As the social network sweeps clean all bogus activity, page fan counts drop by the tens of thousands.

Dara Kerr Former senior reporter
Dara Kerr was a senior reporter for CNET covering the on-demand economy and tech culture. She grew up in Colorado, went to school in New York City and can never remember how to pronounce gif.
Dara Kerr
2 min read
Metric data on Facebook's top pages by fan counts and their daily growth. PageData

The purge has commenced. Facebook is throwing out all fake users, accounts, and likes. That's right, all of those thousands of questionable thumbs ups are starting to disappear.

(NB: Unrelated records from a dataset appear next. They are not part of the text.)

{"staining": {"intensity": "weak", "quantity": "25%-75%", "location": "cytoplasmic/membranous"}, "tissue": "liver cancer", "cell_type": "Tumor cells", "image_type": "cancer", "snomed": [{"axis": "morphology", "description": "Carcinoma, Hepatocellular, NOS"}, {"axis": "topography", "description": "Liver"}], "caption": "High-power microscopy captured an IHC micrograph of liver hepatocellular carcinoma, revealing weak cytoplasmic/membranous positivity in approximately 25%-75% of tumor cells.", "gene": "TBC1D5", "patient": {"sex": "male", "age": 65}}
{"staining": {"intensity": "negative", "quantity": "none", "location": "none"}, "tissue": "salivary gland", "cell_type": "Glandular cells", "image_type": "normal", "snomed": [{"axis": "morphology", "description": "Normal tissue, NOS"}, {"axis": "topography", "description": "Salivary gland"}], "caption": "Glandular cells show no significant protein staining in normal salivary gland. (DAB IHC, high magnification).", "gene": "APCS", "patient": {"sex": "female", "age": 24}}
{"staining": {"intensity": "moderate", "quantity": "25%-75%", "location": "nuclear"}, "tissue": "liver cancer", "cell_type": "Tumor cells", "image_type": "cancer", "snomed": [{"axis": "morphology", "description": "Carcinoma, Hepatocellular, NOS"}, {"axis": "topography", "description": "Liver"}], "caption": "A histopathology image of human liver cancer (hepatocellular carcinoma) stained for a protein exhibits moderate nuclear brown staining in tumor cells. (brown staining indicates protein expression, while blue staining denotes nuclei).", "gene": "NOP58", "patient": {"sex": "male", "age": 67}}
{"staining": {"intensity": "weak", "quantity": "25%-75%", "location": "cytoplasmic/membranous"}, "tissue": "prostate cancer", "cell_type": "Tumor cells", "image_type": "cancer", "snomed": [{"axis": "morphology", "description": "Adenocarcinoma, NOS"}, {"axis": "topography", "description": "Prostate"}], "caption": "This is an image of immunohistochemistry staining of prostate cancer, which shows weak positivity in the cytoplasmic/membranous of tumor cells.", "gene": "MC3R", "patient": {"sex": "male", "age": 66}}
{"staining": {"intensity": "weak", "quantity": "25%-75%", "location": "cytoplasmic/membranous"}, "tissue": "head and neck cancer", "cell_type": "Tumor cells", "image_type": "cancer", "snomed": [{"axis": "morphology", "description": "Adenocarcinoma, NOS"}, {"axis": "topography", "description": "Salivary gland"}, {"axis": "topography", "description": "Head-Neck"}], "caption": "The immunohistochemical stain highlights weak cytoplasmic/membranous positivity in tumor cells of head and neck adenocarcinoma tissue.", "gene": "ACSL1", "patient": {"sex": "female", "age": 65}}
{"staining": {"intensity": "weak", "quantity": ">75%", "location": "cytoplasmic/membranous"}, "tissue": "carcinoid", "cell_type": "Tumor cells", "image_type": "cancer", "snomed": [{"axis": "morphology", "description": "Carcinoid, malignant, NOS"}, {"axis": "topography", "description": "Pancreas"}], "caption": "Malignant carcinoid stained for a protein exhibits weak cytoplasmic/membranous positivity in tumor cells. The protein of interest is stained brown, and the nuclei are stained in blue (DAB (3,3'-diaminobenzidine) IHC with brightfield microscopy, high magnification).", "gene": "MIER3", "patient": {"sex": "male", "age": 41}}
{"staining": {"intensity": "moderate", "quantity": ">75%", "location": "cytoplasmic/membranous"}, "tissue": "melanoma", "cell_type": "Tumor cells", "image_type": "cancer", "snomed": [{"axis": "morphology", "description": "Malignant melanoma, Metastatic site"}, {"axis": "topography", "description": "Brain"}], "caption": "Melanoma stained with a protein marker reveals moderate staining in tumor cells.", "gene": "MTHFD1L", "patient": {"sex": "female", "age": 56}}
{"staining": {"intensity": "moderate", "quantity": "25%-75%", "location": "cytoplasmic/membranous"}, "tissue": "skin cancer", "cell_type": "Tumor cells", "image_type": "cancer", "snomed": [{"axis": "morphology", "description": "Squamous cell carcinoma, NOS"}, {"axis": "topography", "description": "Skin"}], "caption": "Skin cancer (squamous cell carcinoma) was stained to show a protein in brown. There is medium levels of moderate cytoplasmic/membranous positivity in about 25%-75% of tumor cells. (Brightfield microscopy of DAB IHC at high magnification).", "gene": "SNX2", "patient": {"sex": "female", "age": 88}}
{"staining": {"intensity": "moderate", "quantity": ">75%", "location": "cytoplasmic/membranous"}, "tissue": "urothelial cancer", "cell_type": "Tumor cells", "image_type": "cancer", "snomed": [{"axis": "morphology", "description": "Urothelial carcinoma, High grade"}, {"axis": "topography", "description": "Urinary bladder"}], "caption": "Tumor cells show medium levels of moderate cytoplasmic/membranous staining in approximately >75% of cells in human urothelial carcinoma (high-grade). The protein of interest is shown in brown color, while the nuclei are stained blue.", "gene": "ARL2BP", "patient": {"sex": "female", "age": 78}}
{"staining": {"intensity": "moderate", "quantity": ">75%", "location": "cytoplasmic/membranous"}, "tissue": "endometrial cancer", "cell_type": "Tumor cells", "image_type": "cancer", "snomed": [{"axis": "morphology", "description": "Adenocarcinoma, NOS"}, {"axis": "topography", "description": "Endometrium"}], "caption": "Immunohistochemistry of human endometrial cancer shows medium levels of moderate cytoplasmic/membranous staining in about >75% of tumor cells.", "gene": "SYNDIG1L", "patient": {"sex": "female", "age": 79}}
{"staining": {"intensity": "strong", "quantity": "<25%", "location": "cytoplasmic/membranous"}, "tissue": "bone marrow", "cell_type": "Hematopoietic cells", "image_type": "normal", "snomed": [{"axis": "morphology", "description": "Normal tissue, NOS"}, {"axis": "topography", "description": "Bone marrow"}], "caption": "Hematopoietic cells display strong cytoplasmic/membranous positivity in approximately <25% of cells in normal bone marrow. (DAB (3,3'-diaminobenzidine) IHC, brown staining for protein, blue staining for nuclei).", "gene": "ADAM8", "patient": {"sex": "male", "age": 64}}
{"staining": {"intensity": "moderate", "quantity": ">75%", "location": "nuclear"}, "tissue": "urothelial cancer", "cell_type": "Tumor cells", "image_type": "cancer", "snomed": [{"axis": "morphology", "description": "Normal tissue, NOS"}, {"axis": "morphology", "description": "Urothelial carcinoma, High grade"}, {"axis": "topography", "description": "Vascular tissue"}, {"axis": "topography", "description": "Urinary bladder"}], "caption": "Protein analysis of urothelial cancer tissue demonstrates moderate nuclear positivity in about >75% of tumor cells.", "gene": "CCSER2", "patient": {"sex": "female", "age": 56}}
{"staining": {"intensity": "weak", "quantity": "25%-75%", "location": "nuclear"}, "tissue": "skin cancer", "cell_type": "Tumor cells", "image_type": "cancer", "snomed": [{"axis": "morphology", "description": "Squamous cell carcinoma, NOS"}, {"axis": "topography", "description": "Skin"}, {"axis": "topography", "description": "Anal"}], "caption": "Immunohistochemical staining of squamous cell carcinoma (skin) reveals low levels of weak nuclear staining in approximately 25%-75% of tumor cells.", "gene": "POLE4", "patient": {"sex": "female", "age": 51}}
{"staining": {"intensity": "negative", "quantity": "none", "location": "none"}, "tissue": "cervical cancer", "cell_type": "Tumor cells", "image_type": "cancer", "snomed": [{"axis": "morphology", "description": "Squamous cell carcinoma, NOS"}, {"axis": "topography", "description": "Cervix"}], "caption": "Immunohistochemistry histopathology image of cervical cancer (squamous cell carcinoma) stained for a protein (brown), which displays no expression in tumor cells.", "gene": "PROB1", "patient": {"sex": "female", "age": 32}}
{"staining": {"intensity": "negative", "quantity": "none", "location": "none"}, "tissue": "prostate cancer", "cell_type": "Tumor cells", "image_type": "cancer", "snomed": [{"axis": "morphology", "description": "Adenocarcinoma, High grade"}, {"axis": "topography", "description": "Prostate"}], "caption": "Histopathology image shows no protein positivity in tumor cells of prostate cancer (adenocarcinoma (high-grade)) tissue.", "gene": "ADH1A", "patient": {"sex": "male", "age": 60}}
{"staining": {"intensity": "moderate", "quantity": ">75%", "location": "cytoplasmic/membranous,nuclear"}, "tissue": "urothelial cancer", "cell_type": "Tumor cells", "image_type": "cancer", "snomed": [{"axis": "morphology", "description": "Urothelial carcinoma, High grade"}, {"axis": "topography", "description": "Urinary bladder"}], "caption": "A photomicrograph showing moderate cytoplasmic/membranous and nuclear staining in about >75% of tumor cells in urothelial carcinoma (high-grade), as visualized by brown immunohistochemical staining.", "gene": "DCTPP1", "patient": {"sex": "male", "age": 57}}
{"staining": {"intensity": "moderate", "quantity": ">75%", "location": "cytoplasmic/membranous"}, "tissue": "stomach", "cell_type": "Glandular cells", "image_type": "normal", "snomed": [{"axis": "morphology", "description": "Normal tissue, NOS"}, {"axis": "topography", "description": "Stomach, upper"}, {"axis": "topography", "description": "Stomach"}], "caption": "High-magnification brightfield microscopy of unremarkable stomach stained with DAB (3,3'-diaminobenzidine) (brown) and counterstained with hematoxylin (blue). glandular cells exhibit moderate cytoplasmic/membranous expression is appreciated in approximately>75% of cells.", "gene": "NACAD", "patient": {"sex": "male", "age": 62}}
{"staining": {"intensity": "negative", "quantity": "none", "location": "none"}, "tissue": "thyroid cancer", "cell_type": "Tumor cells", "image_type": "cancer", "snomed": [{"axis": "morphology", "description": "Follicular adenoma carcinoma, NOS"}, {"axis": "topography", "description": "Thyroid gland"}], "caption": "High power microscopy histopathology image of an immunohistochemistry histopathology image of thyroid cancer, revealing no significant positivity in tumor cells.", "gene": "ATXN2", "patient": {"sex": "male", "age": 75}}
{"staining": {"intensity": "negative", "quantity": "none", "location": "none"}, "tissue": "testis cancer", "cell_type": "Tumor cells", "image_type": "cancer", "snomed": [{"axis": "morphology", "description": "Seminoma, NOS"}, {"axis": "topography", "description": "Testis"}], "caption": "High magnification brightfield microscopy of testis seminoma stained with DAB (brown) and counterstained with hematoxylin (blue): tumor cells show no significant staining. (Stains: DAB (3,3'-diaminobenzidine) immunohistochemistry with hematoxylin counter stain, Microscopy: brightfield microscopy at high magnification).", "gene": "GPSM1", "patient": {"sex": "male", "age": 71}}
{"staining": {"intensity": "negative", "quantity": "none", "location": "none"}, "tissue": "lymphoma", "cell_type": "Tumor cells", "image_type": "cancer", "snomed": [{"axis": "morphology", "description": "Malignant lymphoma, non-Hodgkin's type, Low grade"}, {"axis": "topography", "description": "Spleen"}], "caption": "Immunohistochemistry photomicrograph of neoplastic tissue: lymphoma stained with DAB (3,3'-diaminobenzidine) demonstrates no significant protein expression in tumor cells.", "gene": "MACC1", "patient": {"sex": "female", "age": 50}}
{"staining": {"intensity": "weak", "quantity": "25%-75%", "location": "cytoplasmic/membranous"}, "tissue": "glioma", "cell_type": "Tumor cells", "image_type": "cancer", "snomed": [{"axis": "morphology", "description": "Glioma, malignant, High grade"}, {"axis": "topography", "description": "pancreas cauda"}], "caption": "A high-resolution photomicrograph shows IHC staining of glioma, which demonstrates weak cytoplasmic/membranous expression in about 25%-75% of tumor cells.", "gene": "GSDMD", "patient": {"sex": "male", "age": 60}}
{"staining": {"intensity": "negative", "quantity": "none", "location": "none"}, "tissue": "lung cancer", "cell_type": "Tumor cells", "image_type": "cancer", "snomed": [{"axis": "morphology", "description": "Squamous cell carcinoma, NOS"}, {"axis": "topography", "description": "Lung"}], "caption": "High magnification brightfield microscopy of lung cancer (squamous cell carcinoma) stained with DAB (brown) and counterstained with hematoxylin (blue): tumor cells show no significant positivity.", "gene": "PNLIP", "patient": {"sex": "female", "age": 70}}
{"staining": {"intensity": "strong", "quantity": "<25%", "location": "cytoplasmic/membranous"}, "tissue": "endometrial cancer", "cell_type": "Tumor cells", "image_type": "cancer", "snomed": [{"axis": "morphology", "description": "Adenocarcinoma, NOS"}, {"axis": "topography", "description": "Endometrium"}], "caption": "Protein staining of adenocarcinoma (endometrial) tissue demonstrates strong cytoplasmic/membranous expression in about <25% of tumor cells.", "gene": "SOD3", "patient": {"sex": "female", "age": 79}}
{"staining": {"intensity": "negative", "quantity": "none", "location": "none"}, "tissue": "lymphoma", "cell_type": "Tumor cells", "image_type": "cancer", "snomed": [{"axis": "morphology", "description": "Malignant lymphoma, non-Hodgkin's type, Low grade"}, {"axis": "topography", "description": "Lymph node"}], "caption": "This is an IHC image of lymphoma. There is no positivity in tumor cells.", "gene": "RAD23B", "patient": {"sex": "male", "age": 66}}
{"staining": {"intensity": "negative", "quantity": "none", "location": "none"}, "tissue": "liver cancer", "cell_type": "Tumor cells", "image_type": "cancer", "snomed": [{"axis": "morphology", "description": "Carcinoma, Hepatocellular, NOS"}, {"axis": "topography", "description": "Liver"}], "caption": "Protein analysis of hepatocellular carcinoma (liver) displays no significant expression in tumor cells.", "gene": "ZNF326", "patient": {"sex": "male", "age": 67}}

The social network announced last month that it'd start this massive deletion process, but it was unclear when. According to TechCrunch, Facebook confirmed today that the time is now.

Over the course of the day, tens of thousands of fans were quietly dropped from Facebook Pages. Data from Facebook metrics site PageData shows that Zynga's Texas HoldEm Poker lost 96,000 fans today, while Rihanna lost 22,198, and Michael Jackson lost 17,591. Even the Facebook like champion Eminem had fans vanish today -- his count dropped by 15,420.

Facebook said last month that the reason it was sweeping its site of phony activity was to cut down on suspicious likes and make sure that users were dealing with real people and businesses.

Here's more from a blog post in August:

These newly improved automated efforts will remove those Likes gained by malware, compromised accounts, deceived users, or purchased bulk Likes. While we have always had dedicated protections against each of these threats on Facebook, these improved systems have been specifically configured to identify and take action against suspicious Likes.

Despite cleaning house, the social network has said that most pages will see less than 1 percent of likes removed. As long as users go by the rules and haven't indulged in buying likes from shady sources, the difference should be minimal.

In the end, this eradication should come as good news to most users because it means less spam and phishing on the social network.